There are two broad classes of data mining – supervised and unsupervised. Supervised data mining means that one of the attributes is determined by the other attributes in an instance. For example in our customer data set we might have an attribute called ‘credit risk’ and this might be determined from demographics, payment history and so on. An attribute that is singled out in this way is often called a label and the data set is said to be labelled. The patterns that emerge from such data sets have to be established through a learning process where a training data set is supplied so that the various algorithms can find the patterns which determine the likely value of a nominated attribute.
Unsupervised learning on the other hand simply consists in presenting the data mining algorithms with data sets and leaves it up to the algorithms to determine any patterns that might exist within the data. In the customer data example such unsupervised learning might find a correlation between age and products purchased via mechanisms such as clustering and association (to be discussed later).
In summary we can say that supervised learning is largely concerned with predicting the value of of a nominated attribute, while unsupervised learning is primarily concerned with finding patterns in data without any particular attribute being nominated as special.
Supervised learning can be broken down into two main types. Classification aims to place each instance within a data set into one of a number of categories.

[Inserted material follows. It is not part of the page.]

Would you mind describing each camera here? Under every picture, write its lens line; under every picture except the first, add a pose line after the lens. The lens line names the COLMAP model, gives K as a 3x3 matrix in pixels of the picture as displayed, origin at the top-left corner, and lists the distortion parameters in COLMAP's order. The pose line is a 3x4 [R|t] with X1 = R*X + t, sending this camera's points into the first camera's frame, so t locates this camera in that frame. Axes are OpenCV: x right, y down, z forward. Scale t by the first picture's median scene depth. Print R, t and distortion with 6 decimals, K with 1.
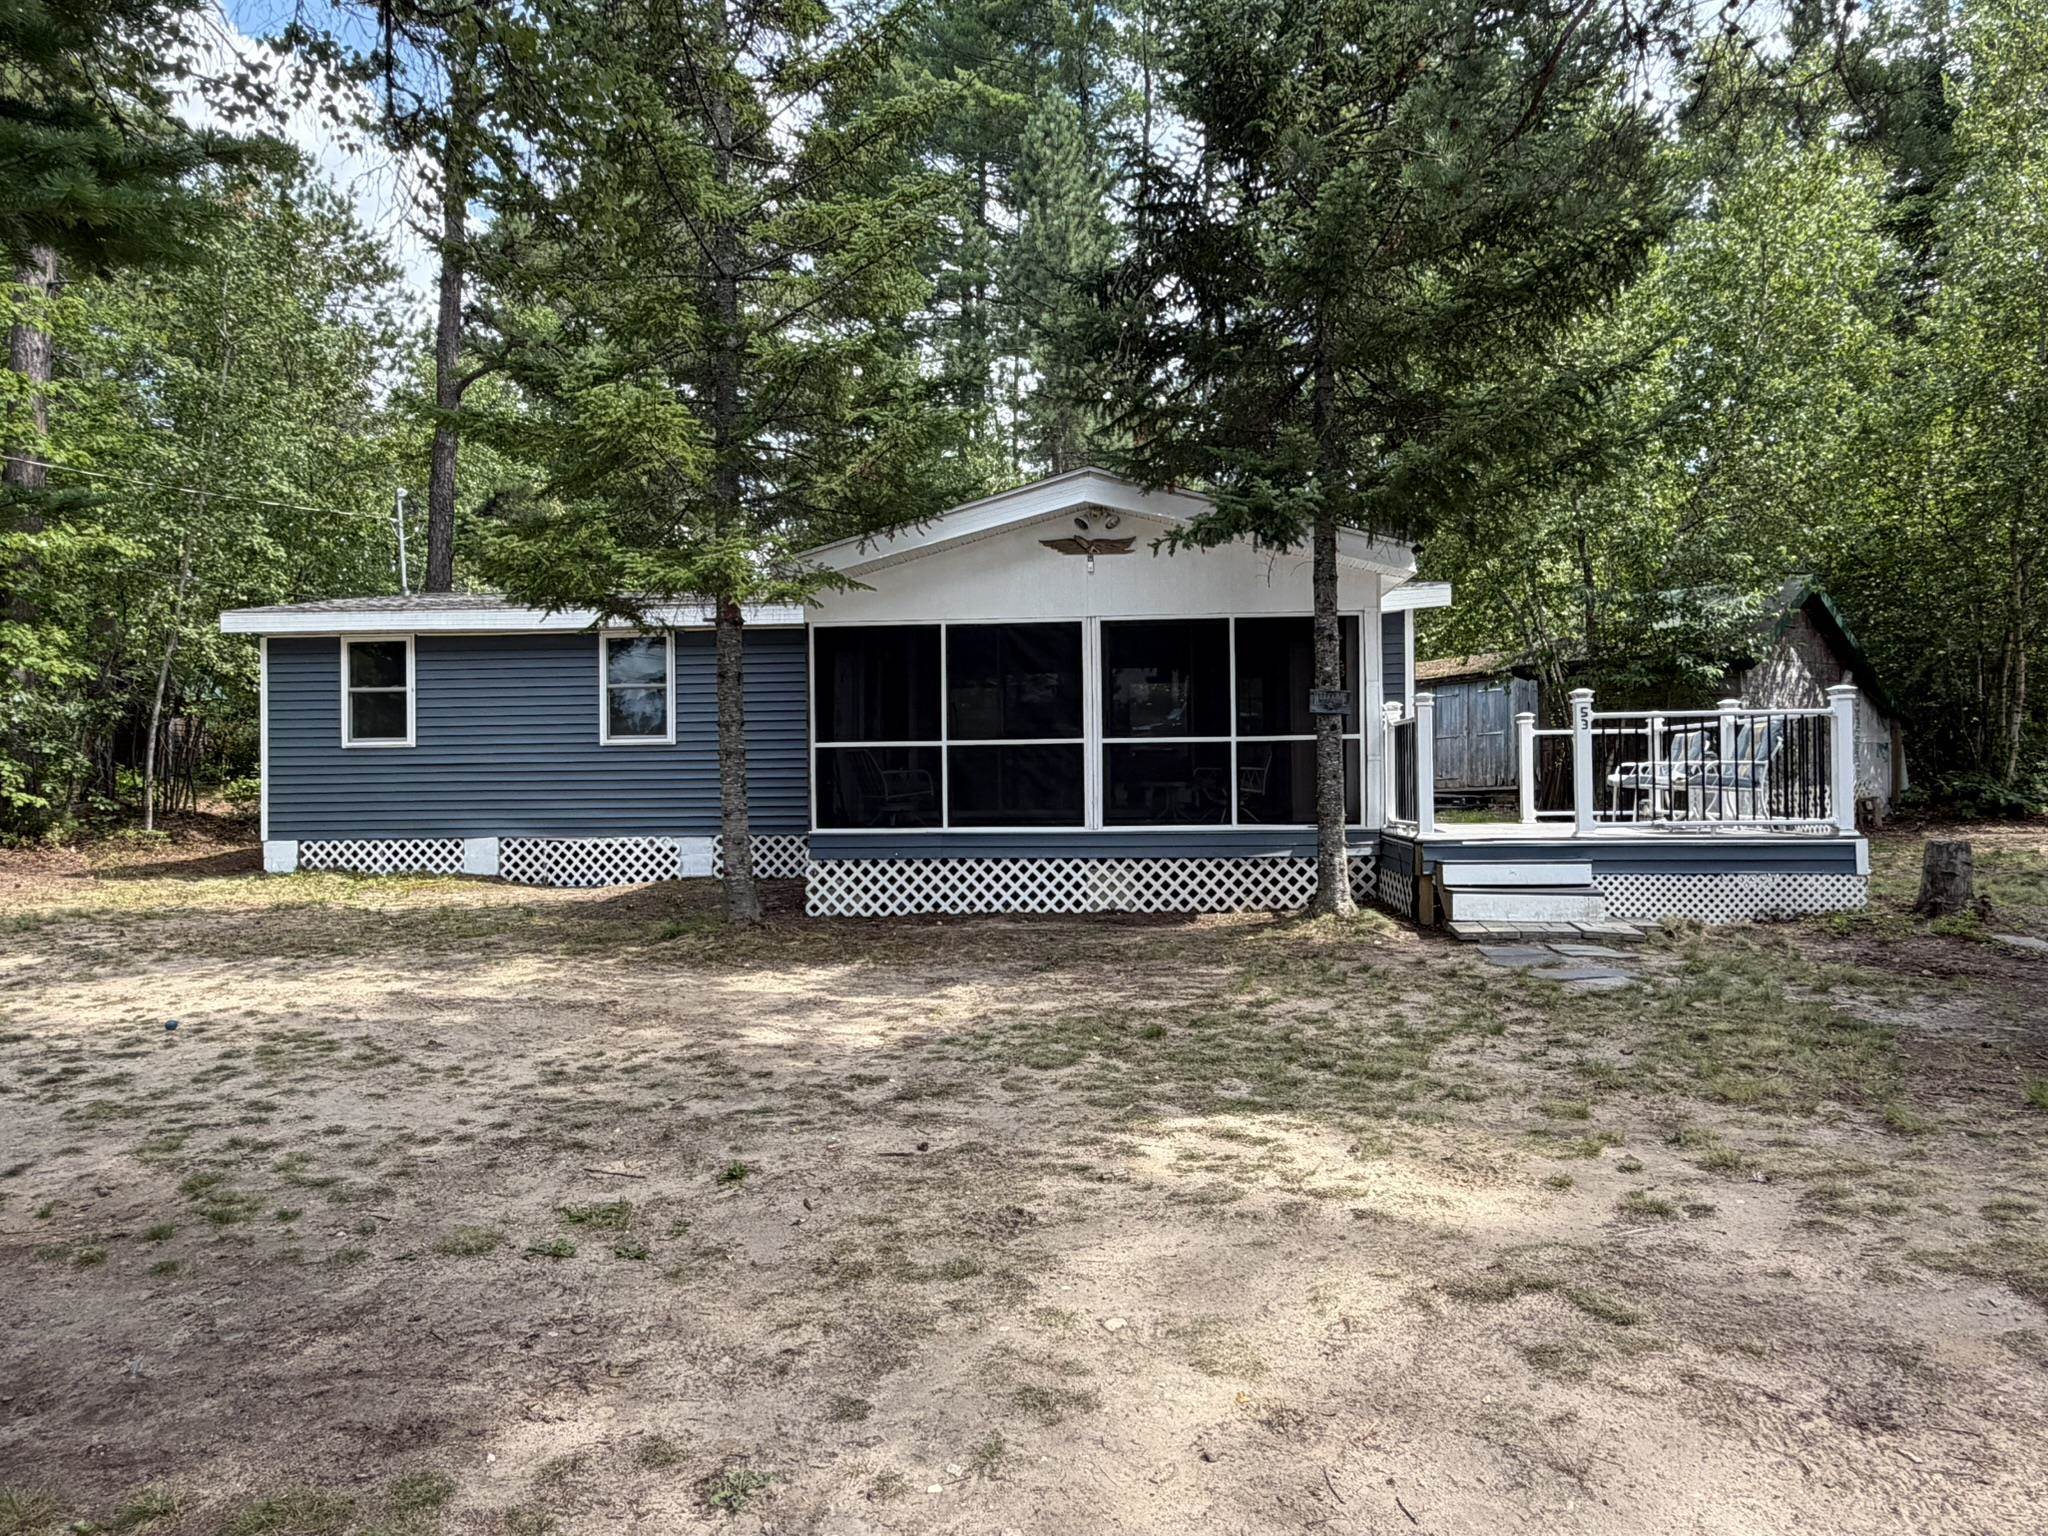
lens RADIAL K [[1293.4, 0, 1021.2], [0, 1293.4, 770.0], [0, 0, 1]] dist [0.004799, 0.000679]
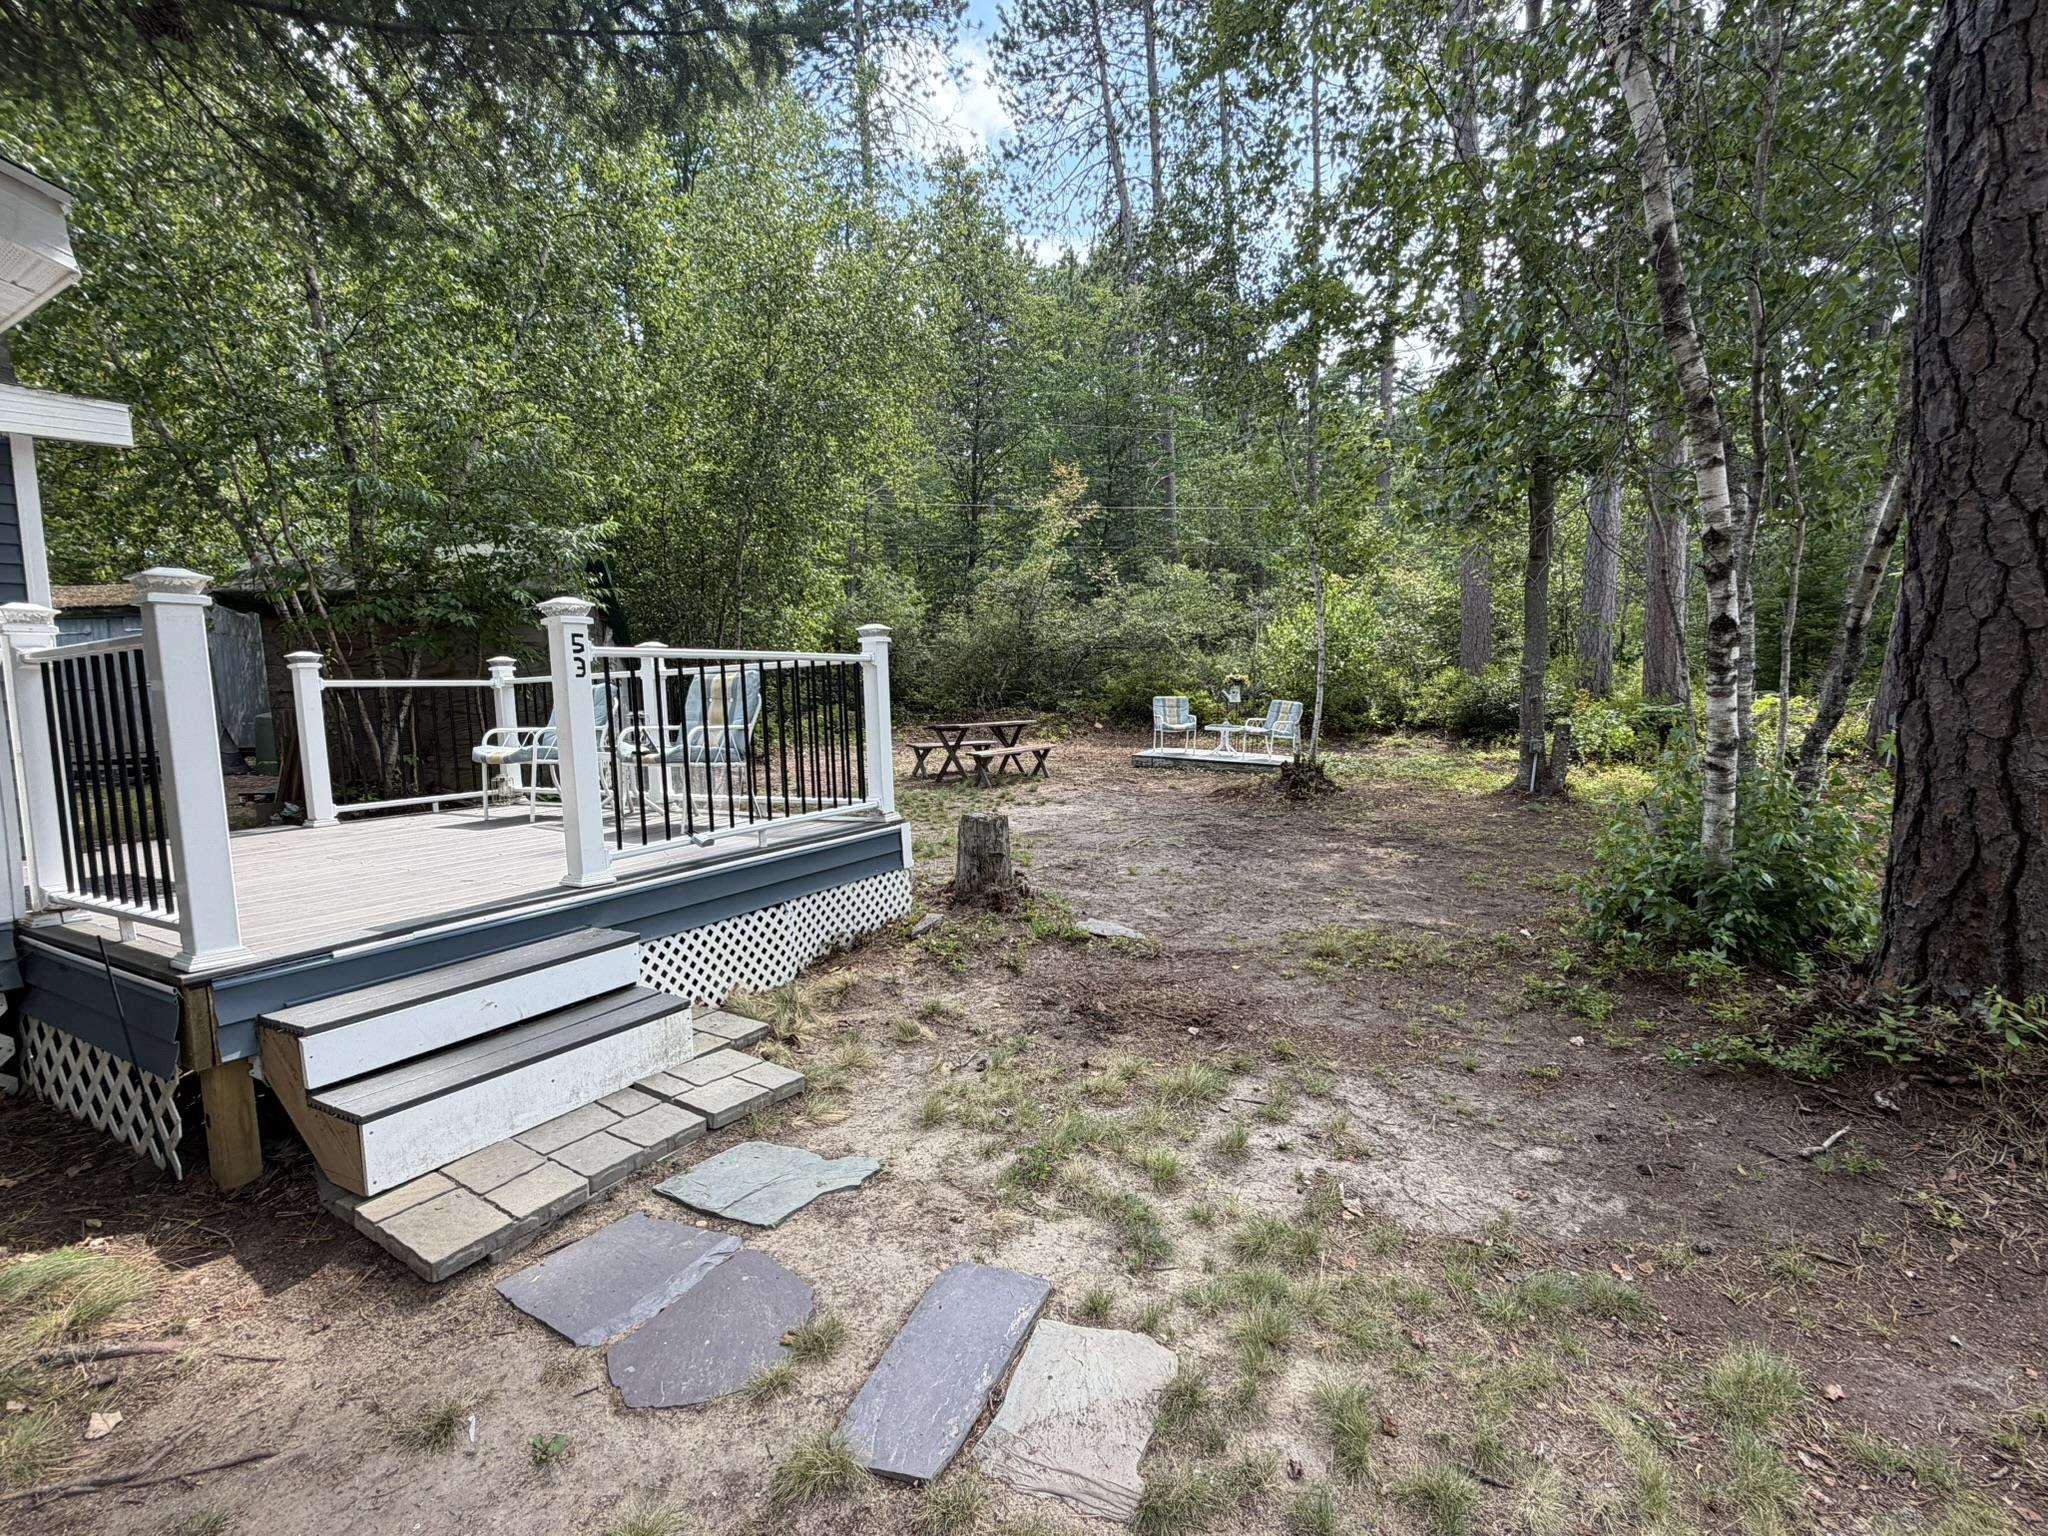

In the customer data example we might wish to categorise each customer as a high, low or moderate credit risk and be able to predict which category a new customer is likely to fit. Regression is the name given to supervised learning when we are considering numerical values where magnitude of the value has meaning (someone’s age for example). Neural networks are often used in this type of application, but simpler statistical techniques can also be applied in some instances.
Unsupervised learning extracts information which might not be expected to exist, although many of the relationships that unsupervised learning uncovers might not exist in reality (see articles on over-fitting). Association rules are one example of an unsupervised learning technique where correlations are established between attributes and attribute values. One of the best examples of this is basket analysis where retail data is analysed to establish which products might be purchased together by customers. Another technique is clustering where instances in a data set are grouped together based on values in the attributes. For example it might be found that customers with certain demographics tend to avoid certain products (or alternatively buy certain products).
There are several types of variables that can be accommodated by data mining tools, the most important being:
- Nominal Variables – used for categories and may be numerical (but the numbers have no arithmetic context – e.g. a house number).
- Ordinal Variables – have an implied and meaningful order – e.g. hot, tepid, cold.
- Integer variables – are arithmetically meaningful. Integer scaled variables – have a linear scale with a zero that does not imply absence of a quantity (e.g. temperature). Integer Ratio Scaled variables have a zero which does imply a zero amount (money for example!).
Categorical attributes are typically nominal, binary (two valued nominal) or ordinal.
Continuous attributes are integer of all types.